This post has been revised and updated —ed.
Marwa Sherbini was assaulted and murdered—not just assaulted and murdered but murdered in plain daylight—not just daylight but in a courtroom in the democratic, egalitarian Western nation of Germany. This was not a remote village in Somalia, or a Taliban-controlled village in Pakistan, or any random militia-ruled town without paved roads, police, emergency hotlines, elevators and cell-phones. It was a courtroom in Dresden. It was within the very space where justice is delivered.
Alex W. saw her as a walking veil which reduced her to a terrorist in his eyes. She was not a walking veil, nor should her supporters reduce her to one. She was a human being. Alex insulted her for her headscarf and her religion. She and her husband, trusting in the justice system, sought state protection from such attacks.
Well, Alex W. showed Marwa. He showed her and immigrants all over the world, to keep their mouths shut, to suck it up, and to deal with verbal insults or even physical ones—but to withdraw to their holes and preserve their own and their children’s lives. To protest, to defend yourselves to speak out, is dangerous, and could mean death.
Marwa was a person. She was a former handball champion. She loved her child and her eyes brightened when she saw him smile. Her husband would lay down his life for her.
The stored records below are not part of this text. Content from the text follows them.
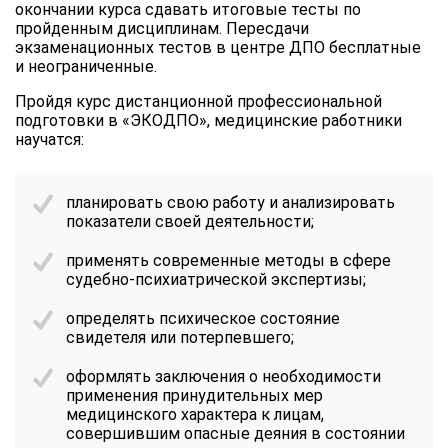
окончании курса сдавать итоговые тесты по
пройденным дисциплинам. Пересдачи
экзаменационных тестов в центре ДПО бесплатные
и неограниченные.
Пройдя курс дистанционной профессиональной
подготовки в «ЭКОДПО», медицинские работники
научатся:
планировать свою работу и анализировать
показатели своей деятельности;
применять современные методы в сфере
судебно-психиатрической экспертизы;
определять психическое состояние
свидетеля или потерпевшего;
оформлять заключения о необходимости
применения принудительных мер
медицинского характера к лицам,
совершившим опасные деяния в состоянии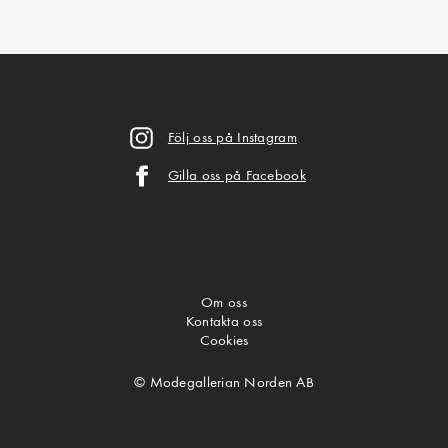
Följ oss på Instagram
Gilla oss på Facebook
Om oss
Kontakta oss
Cookies
© Modegallerian Norden AB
She may have enjoyed soccer, preferred Coke over Pepsi, struggled with Windows Vista, hated acrylic sweaters, loved the smell of rain, missed her family in Egypt and cried when they called her, and suffered from dust allergies. She was a living human being—at least until the hatred channeled through Alex W. struck her down.
Shot her? No. Not so easy. Stabbed her. In a courtroom. Once? Twice? No, 18 times.
She was a wife, whose husband is in critical condition after trying to save her life. His misfortune deserves mention: it seems he was injured both by Alex W. and by a policeman’s shots.
She was a mother. Her three-year-old child, Mustafa, was in the courtroom when she was murdered. My own daughter is three. She is fully aware of any pain and any anxiety I experience. She won’t let a physician or a hair-dresser touch me without registering loud protest. I cannot imagine the trauma this child experienced when his mother was killed before his eyes. I don’t want to imagine what this will do to his sense of self and security.
She was the mother of a murdered child, too. The fetus in her womb was three months old. It may have been a girl. The little girl might have had curly black hair and dimples, an excellent singing voice, and an unfortunate love for the PowerPuff Girls. But she is far below dust now.
I cannot understand why the news article I read on this subject merely records how newspapers in the “Muslim world” have expressed outrage for the martyr of the hijab. I cannot understand why German and indeed European newspapers, politicians, feminists, mothers, husbands, citizens have not made themselves heard. Where are their voices? Where is their outrage? How come a BBC piece does not find their voices either audible or newsworthy? Muslims are justly asked why they don’t protest against extremism and sexism in their communities. Is it fair to ask for similar condemnation of violence and murder in plain sight of law enforcement and in the spaces of law and justice?
As a Pakistani in the US, I am shocked and terrified by the recent bomb blasts in Pakistani cities. I am shaken to the core by the seeming frailty of law enforcement before armed militants. I protest and register my shock. My sympathies lie with the German citizenry: this is after all an attack on their sense of security too. If one man full of hate can murder a woman in a courtroom, where one is supposedly safer than anywhere else, who is safe in Dresden? Who can plead for justice anymore, without fearing for their lives?